## Goals
[a] Reproduce the portion of the storm passage starting with "I finally take" and going on through "the day’s activities.".
[b] Answer each question from the storm passage, one per line:
(i) What does the sudden whiteness of the clouds deepen into?
(ii) What does the breeze do to the narrator's face?
(iii) Where does the narrator finally take a seat?
[c] From the storm passage, list everything the narrator absorbs in the moment after sitting down.

====== Source document ======

It was just an overwhelmingly gloomy summer morning. Serenity was uninvited. The air seemed muggy in the sense that you could smell the rain that was to subsequently come. As the day went on the clouds began to come together as if they were having a giant party, and this was their meeting point. As the clouds drew closer, the sudden whiteness that once was slowly deepened into a shade of gray that seemed to darken minute by minute.
My window does not allow me to experience the same effect that I would have out in the elements as those sudden changes in the clouds were occurring. Therefore, I decide to go outside to witness the coming storm firsthand. The breeze slaps my face because there is something brewing in the air. Chills race down my back like the wind was sending me a warning signal that something big was about to go down. My body tingles with a sense of fear, and even though I know what is about to happen, it still puts me on the edge. While the weather outside continues to change, the storm inside me builds, wanting an escape.
I finally take my seat on the log of an old-rugged tree that is right below my window, and I just absorb it all in this moment: the darkness, fear, goosebumps, chaos, and the unknown. My feelings seem to come at once, but the storm outside comes in waves. First, the sky cries. Small droplets that seem to come one at a time very lightly. The grass feels the temperature change as it dances in the breeze and is ready to be washed of the day’s activities.

====== Stored rows ======

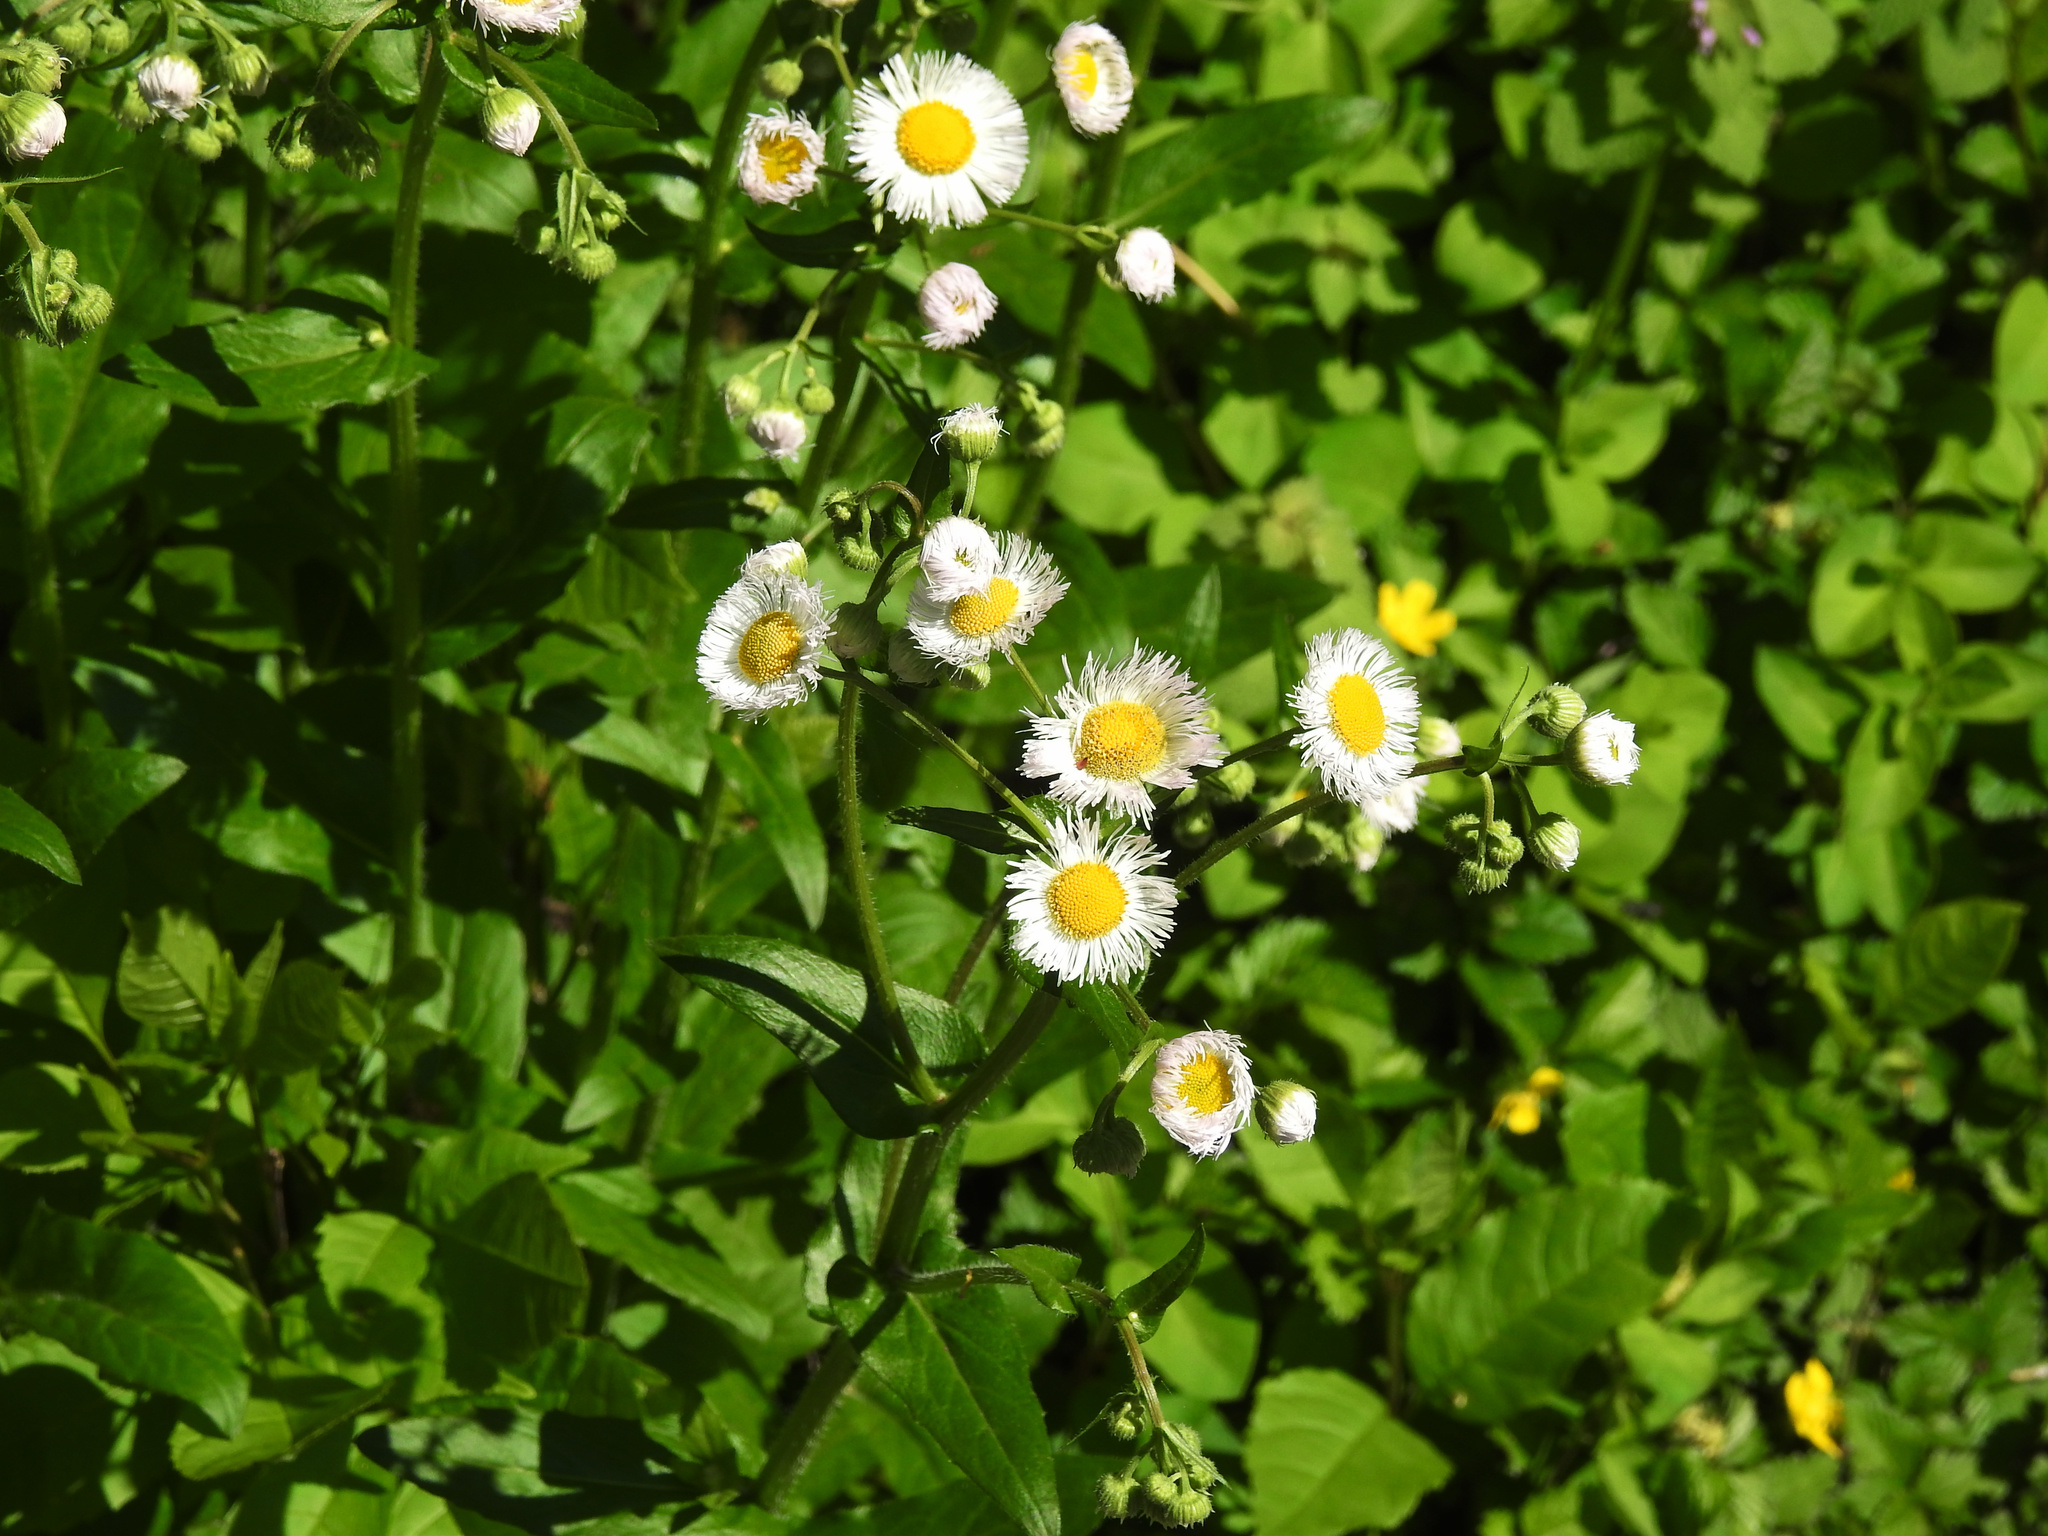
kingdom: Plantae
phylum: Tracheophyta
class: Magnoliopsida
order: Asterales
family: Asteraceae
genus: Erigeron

======
====== Stored rows ======

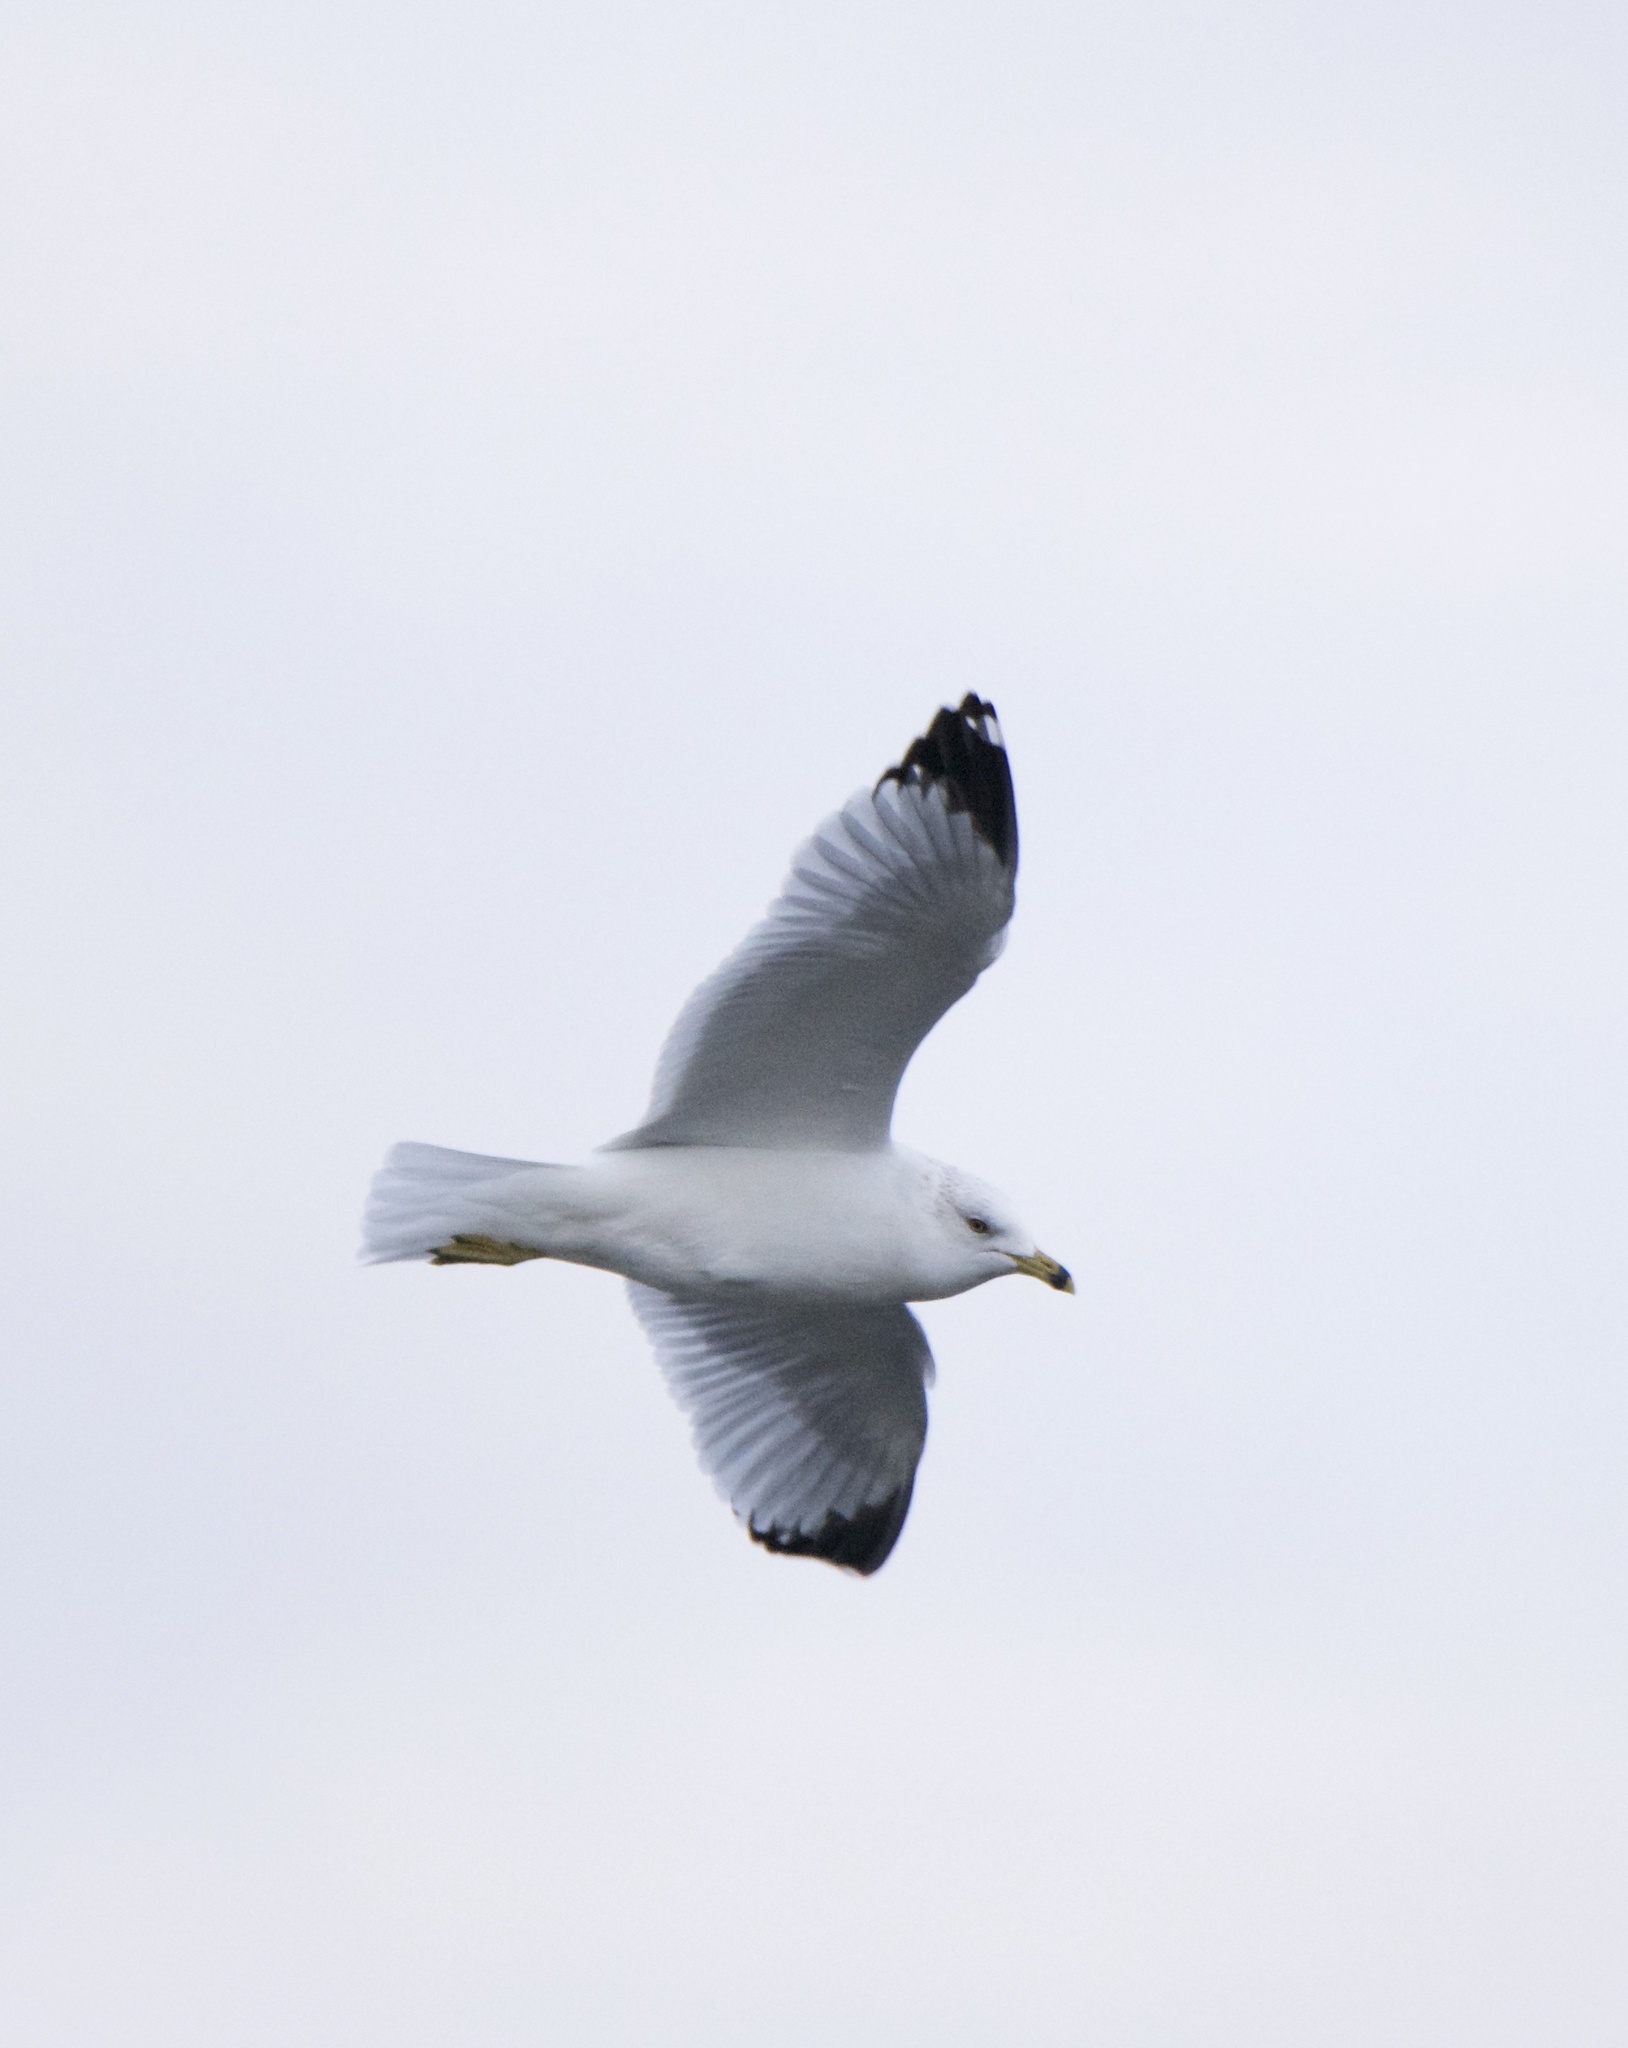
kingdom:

======

## Task responses
[a]
I finally take my seat on the log of an old-rugged tree that is right below my window, and I just absorb it all in this moment: the darkness, fear, goosebumps, chaos, and the unknown. My feelings seem to come at once, but the storm outside comes in waves. First, the sky cries. Small droplets that seem to come one at a time very lightly. The grass feels the temperature change as it dances in the breeze and is ready to be washed of the day’s activities.

[b]
(i) A shade of gray that seemed to darken minute by minute.
(ii) It slaps it.
(iii) On the log of an old-rugged tree right below the narrator's window.

[c]
the darkness
fear
goosebumps
chaos
the unknown